:: PASSAGE PROVIDED ::

Another critical step for Traplight was to set the key metrics to track during the test, while defining the objectives for each case. These clear objectives enabled the team to structure the testing cycle and prioritize the features to test based on predicted impact to the targets.

For the tests described below, Traplight set the following engagement metrics targets:

  • Retention on D1 of at least 40%
  • First session duration of 20mins
  • D3/D1 ratio of at least 70%

The next step was to release the first version to public beta and iterate on the core test.

In this first set of tests, Traplight were aiming to improve their short term retention, measured in D1 and D3 retention rates.

Breaking down this process:

Beta 1

The objective of this test was to get a baseline for retention and technical testing incidents such as crash rates. For this test the gaming included only basic gameplay and content for 1 or 2 days. The goal of all subsequent betas was to increase engagement metrics, such as playtime, retention, and alike.

:::

- [THE PROBLEM]
Please summarize the passage on Traplight's beta testing in two sentences.

:: COLLECTED DATA ::

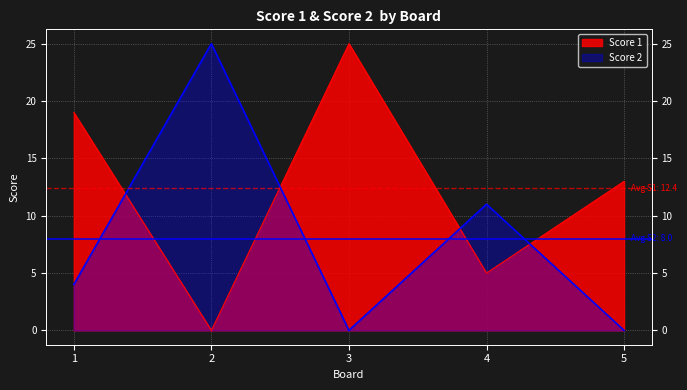

What is the difference between the Score 1 values at 5 and 4?

8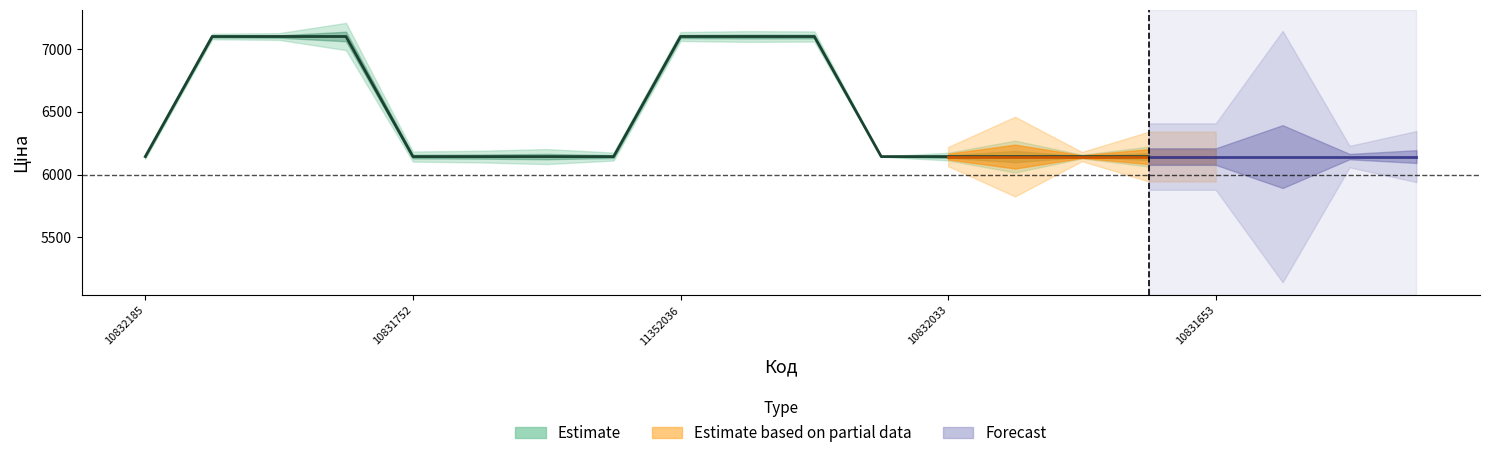

What value does the data have at 9?

7098.8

:::

- [EXERCISE RESULT]
Traplight set key metrics and objectives to structure its testing and prioritize features, targeting D1 retention of at least 40%, a 20-minute first session, and a D3/D1 ratio of at least 70%. Its first tests aimed to improve short-term retention, and Beta 1 established a baseline for retention and technical incidents such as crash rates, using only basic gameplay and content for 1 or 2 days.